DARRINGTON — The help keeps piling up.
Brook Alongi heaved bales of donated hay and straw Tuesday from a flatbed trailer at the rodeo grounds on Highway 530.
The livestock provisions are just one form that generosity has taken in Darrington, where the support following the March 22 Oso mudslide can be measured by the ton. Elsewhere in town, bottled water, canned food, work gear, cash, gift cards and even the virtual currency known as Bitcoins are piling up.
“We’re getting everything from rabbit food to llama food, horse feed, cow feed,” said Alongi, a board member with the Darrington Horse Owners Association, which runs the rodeo.
By afternoon a pickup that pulled up to the rodeo grounds toted a flatbed trailer full of pallets of dog food. The town of 1,400 people had received another truckload of dog food just a day or two earlier.
In Darrington, an army of volunteers has been working full-time to keep up with the sheer volume of donated goods.
While Alongi and his fellow volunteers tussled with bales weighing more than 100 pounds each, a dozen high school students have kept busy during spring break processing donated food and toiletries.
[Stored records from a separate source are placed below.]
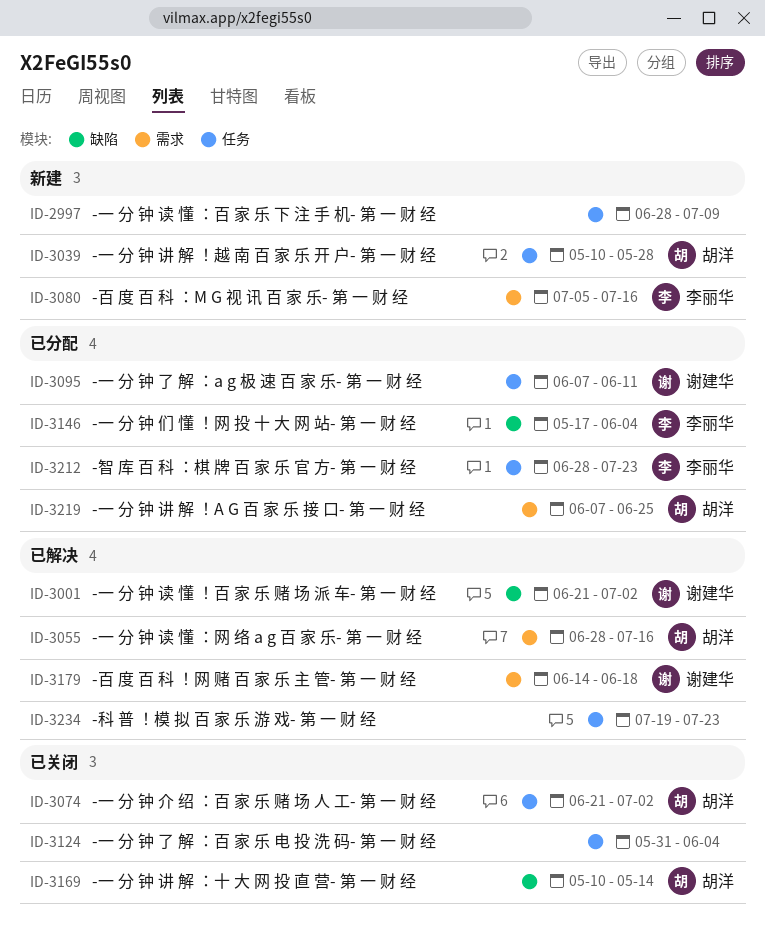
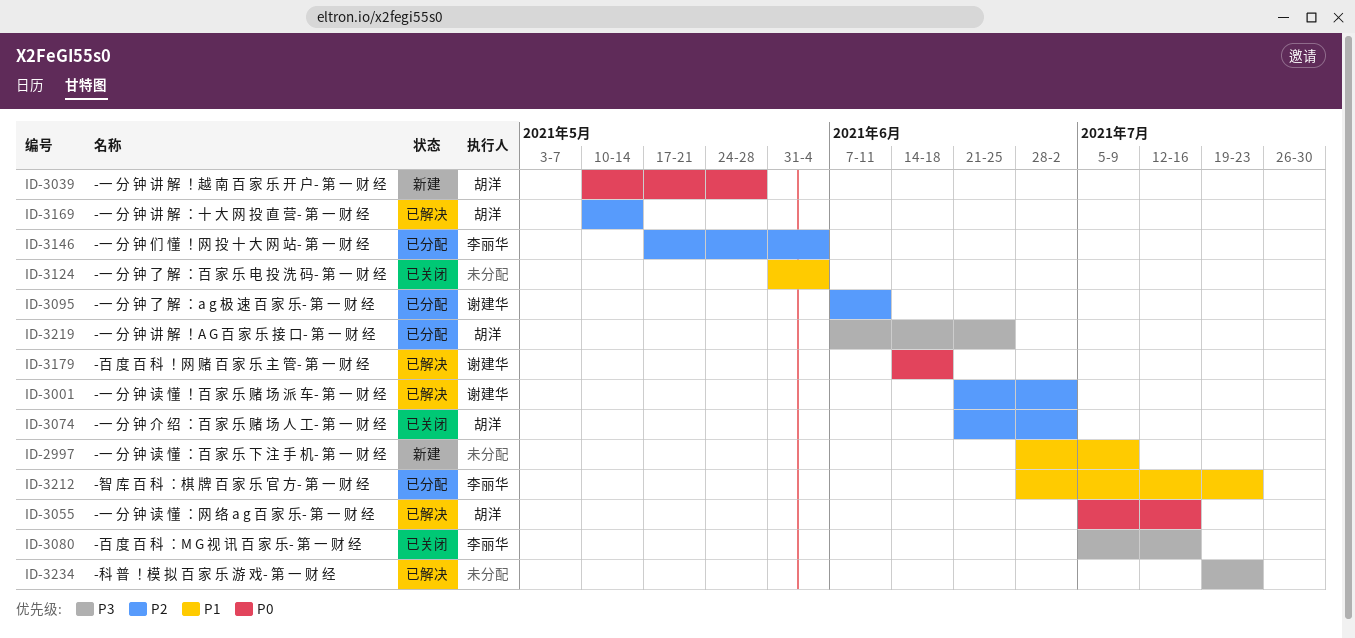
ID-3055, start: Jun 28 -> Jul 5
ID-3080, status: 新建 -> 已关闭
ID-3169, status: 已关闭 -> 已解决

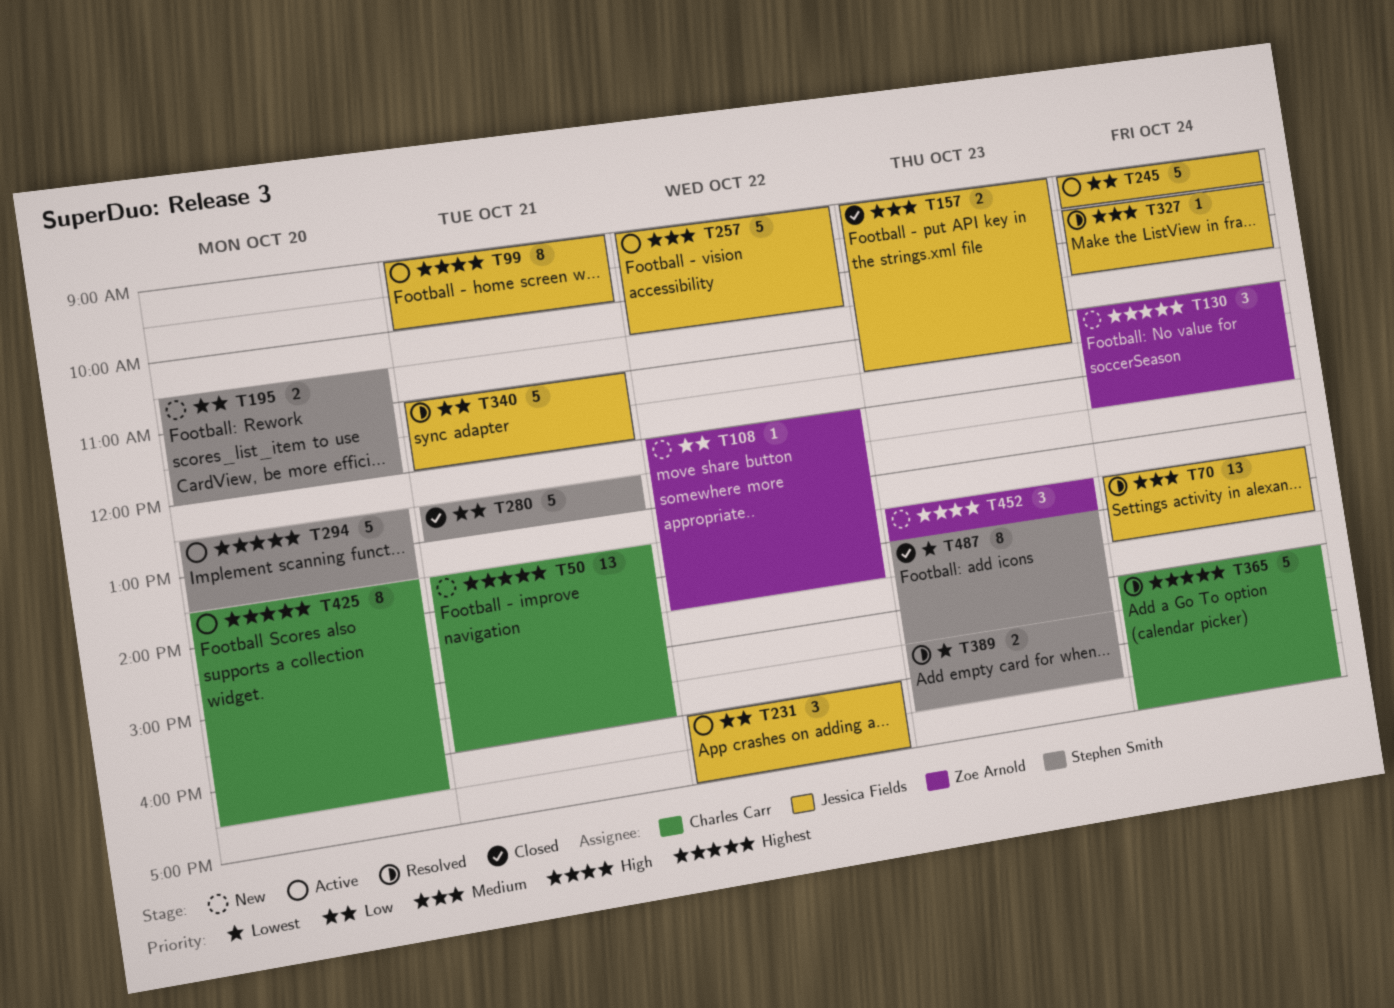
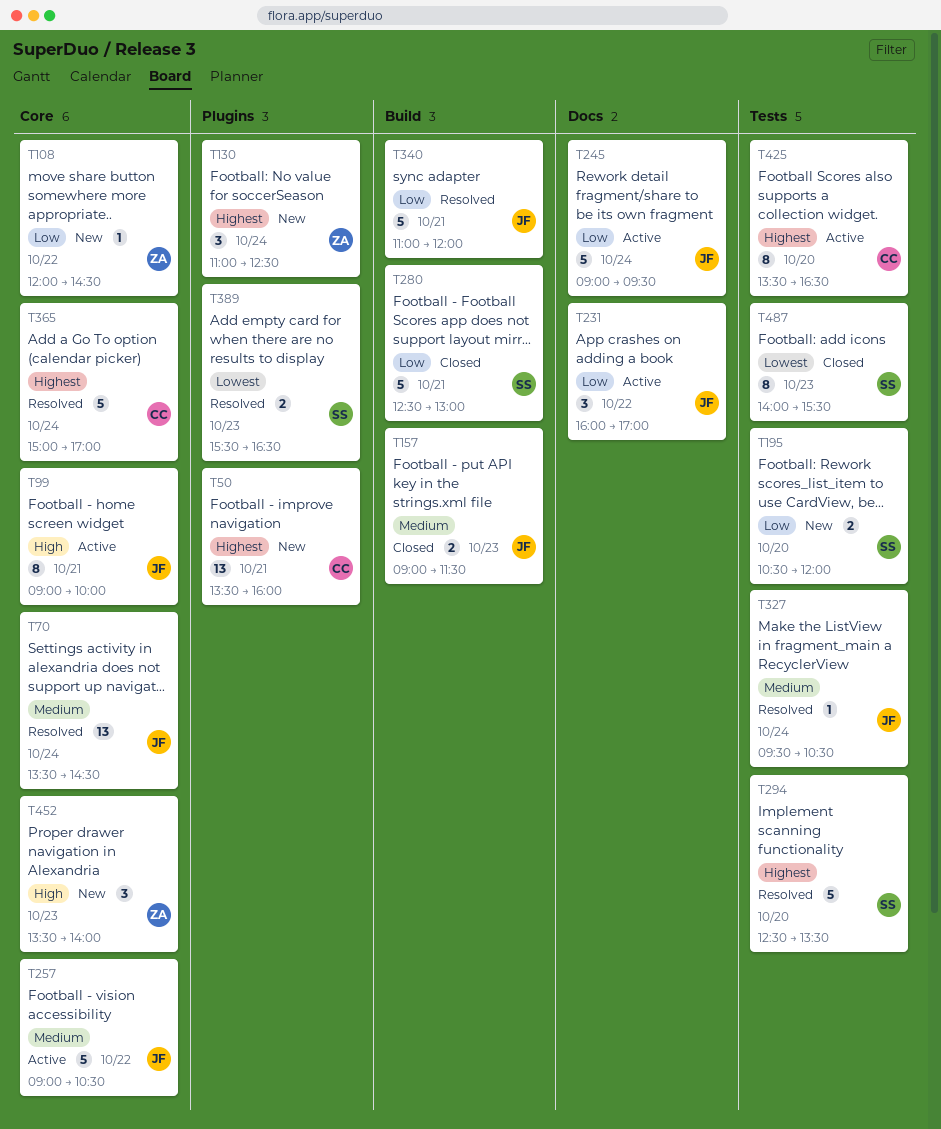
T294, status: Active -> Resolved

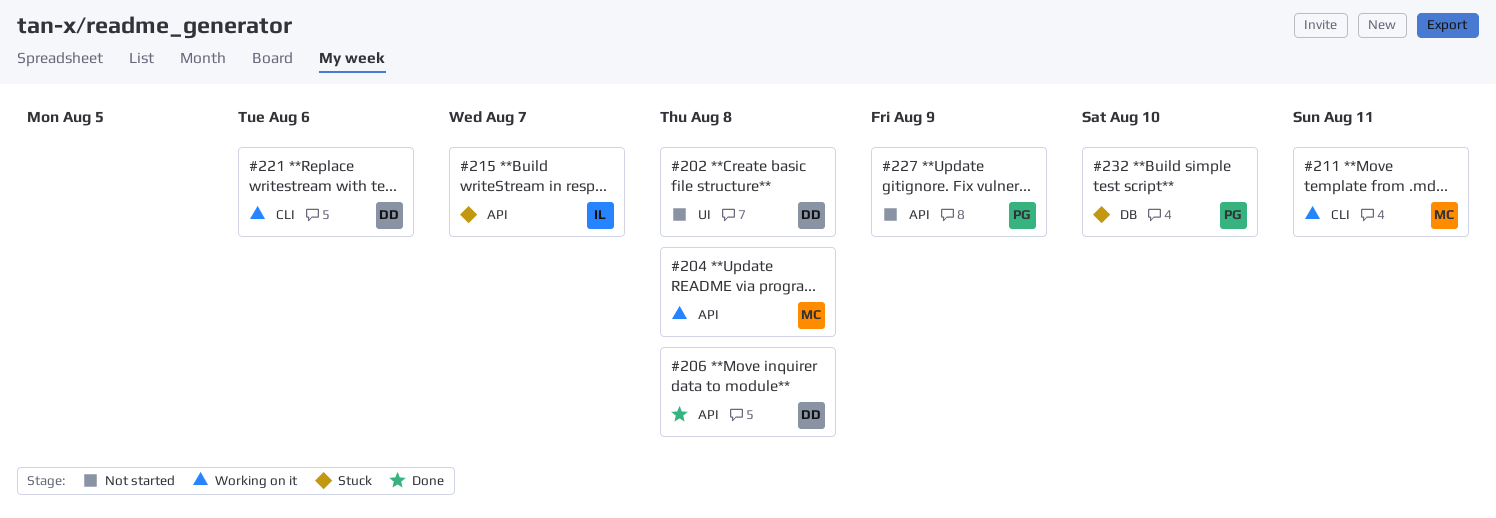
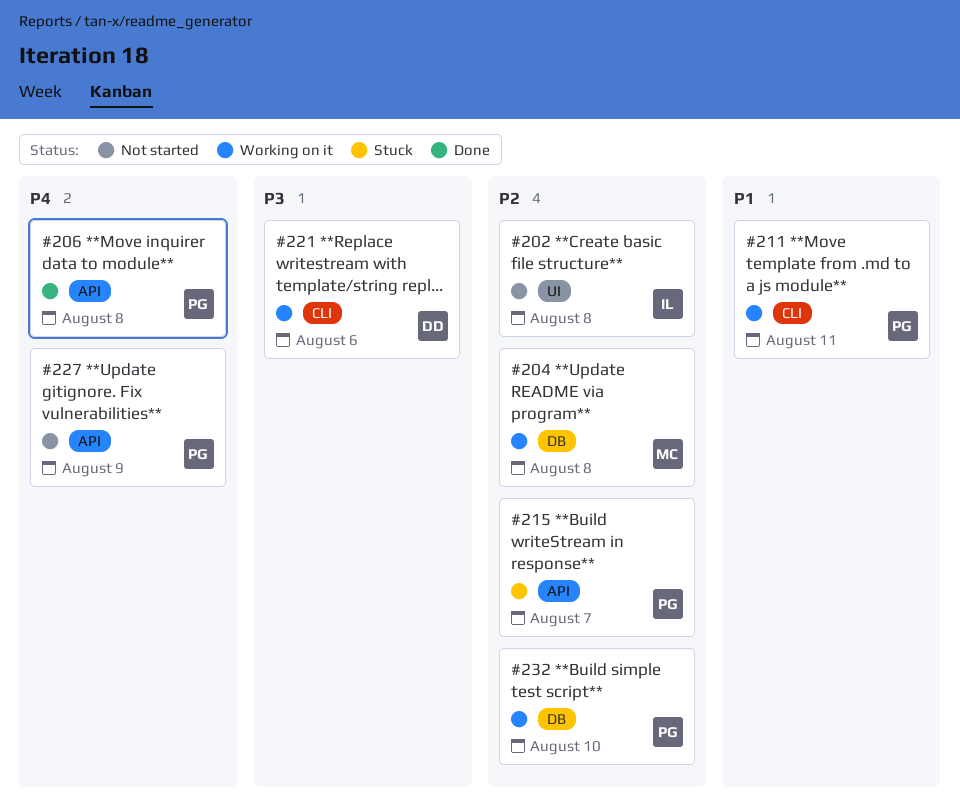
#202, owner: DD -> IL
#204, label: API -> DB
#206, owner: DD -> PG
#211, owner: MC -> PG
#215, owner: IL -> PG
#232, status: Stuck -> Working on it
Packs of bottled water, stacked up to eight high in places, are a testament to the amount of work to be done. There aren’t even enough thirsty workers to drink it all.
“In the last two days, we’ve processed over 32 tons” of food, estimated Greg Newberry, a Darrington high school math and physics teacher helping coordinate their efforts at the school. “We’re getting stuff from all over the U.S. and even Canada.”
While it’s all appreciated, it takes elbow grease to keep up.
“Everybody’s been so generous and we don’t want to turn them away,” said Julie Newberry, the math teacher’s wife, who’s volunteering with the North Counties Family Services Relief Fund, also at the school.
Some donations — namely cash and pre-paid debit cards — can be put to use more quickly than others.They don’t take up space and can be used for whatever is needed at the moment.
A pressing need is helping commuters who must travel a two-hour detour via Highway 20 in Skagit County to reach jobs south of Darrington. That’s more than 100 miles to Everett each way — well over double the distance before the slide wiped out more than a mile of Highway 530.
“We have people driving all the way to Tukwila,” Julie Newberry said.
They estimated they’ll need at least $80,000 per month to help people in town with the extra costs of commuting to work. They welcome gas cards or lodging vouchers so that people from Darrington can stay closer to their workplace.
They don’t need any more clothing.
People have dropped off so many clothes and blankets, that Value Village Thrift Stores have had to cart them away. In exchange, the thrift store chain provided in-store vouchers for people who lost belongings to use for whatever else they need.
The Newberrys’ 24-year-old son, Paden Newberry of Bellingham, has been collecting donations of the virtual kind.
Paden Newberry said that’s equivalent to $6,000, most of which has been converted into dollars for the relief fund at Coastal Community Bank’s Darrington branch.
Back in the world of flesh and blood, the rodeo grounds has become a clearinghouse for donations intended to help the wellbeing of local pets and livestock — as well as their owners’ pocketbooks.
One manufacturer alone donated 27 tons of grains and other varieties of food for animals, Alongi said.
“Cat food seems to be the No. 1 commodity,” he said. “The cat food has been flying out of here.”
The association also has helped care for eight horses from a flooded farm, and another injured horse.
Rick Karns, another board member with the horse owners association, called the support for the animals “a beautiful thing to see.
“We’ve had a lot of community involvement” over the years, Karns said, “but not like this.”